## WORK ITEM
Reproduce each of the lines below word for word.

## DATA SECTION
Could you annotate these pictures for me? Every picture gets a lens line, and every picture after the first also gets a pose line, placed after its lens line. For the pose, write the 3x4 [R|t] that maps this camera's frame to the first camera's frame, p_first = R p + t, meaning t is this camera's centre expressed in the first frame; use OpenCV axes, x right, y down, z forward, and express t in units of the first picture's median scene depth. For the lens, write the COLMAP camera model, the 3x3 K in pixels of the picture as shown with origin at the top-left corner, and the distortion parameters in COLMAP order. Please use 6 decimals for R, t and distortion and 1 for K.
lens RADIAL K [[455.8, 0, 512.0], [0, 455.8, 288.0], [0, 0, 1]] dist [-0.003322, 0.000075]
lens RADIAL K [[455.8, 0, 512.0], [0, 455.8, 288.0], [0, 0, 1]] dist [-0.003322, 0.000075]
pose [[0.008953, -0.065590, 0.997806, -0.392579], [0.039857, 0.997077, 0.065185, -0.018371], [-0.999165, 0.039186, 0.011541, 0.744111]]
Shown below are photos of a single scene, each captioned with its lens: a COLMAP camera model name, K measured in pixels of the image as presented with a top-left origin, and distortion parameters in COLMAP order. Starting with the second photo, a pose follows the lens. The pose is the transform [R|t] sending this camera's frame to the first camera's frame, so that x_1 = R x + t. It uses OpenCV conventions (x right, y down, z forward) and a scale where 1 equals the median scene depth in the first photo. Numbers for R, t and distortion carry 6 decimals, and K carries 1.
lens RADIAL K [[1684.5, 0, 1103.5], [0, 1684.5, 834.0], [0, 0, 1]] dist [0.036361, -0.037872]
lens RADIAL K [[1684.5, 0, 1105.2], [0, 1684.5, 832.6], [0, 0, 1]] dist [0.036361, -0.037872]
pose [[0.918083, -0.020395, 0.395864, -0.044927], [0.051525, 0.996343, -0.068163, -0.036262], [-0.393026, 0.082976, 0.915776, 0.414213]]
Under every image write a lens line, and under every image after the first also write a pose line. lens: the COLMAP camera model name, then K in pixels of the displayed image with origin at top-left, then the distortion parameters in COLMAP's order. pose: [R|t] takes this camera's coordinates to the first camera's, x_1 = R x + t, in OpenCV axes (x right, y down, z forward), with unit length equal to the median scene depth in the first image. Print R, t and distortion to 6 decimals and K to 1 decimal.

## YOUR RESPONSE
Could you annotate these pictures for me? Every picture gets a lens line, and every picture after the first also gets a pose line, placed after its lens line. For the pose, write the 3x4 [R|t] that maps this camera's frame to the first camera's frame, p_first = R p + t, meaning t is this camera's centre expressed in the first frame; use OpenCV axes, x right, y down, z forward, and express t in units of the first picture's median scene depth. For the lens, write the COLMAP camera model, the 3x3 K in pixels of the picture as shown with origin at the top-left corner, and the distortion parameters in COLMAP order. Please use 6 decimals for R, t and distortion and 1 for K.
lens RADIAL K [[455.8, 0, 512.0], [0, 455.8, 288.0], [0, 0, 1]] dist [-0.003322, 0.000075]
lens RADIAL K [[455.8, 0, 512.0], [0, 455.8, 288.0], [0, 0, 1]] dist [-0.003322, 0.000075]
pose [[0.008953, -0.065590, 0.997806, -0.392579], [0.039857, 0.997077, 0.065185, -0.018371], [-0.999165, 0.039186, 0.011541, 0.744111]]
Shown below are photos of a single scene, each captioned with its lens: a COLMAP camera model name, K measured in pixels of the image as presented with a top-left origin, and distortion parameters in COLMAP order. Starting with the second photo, a pose follows the lens. The pose is the transform [R|t] sending this camera's frame to the first camera's frame, so that x_1 = R x + t. It uses OpenCV conventions (x right, y down, z forward) and a scale where 1 equals the median scene depth in the first photo. Numbers for R, t and distortion carry 6 decimals, and K carries 1.
lens RADIAL K [[1684.5, 0, 1103.5], [0, 1684.5, 834.0], [0, 0, 1]] dist [0.036361, -0.037872]
lens RADIAL K [[1684.5, 0, 1105.2], [0, 1684.5, 832.6], [0, 0, 1]] dist [0.036361, -0.037872]
pose [[0.918083, -0.020395, 0.395864, -0.044927], [0.051525, 0.996343, -0.068163, -0.036262], [-0.393026, 0.082976, 0.915776, 0.414213]]
Under every image write a lens line, and under every image after the first also write a pose line. lens: the COLMAP camera model name, then K in pixels of the displayed image with origin at top-left, then the distortion parameters in COLMAP's order. pose: [R|t] takes this camera's coordinates to the first camera's, x_1 = R x + t, in OpenCV axes (x right, y down, z forward), with unit length equal to the median scene depth in the first image. Print R, t and distortion to 6 decimals and K to 1 decimal.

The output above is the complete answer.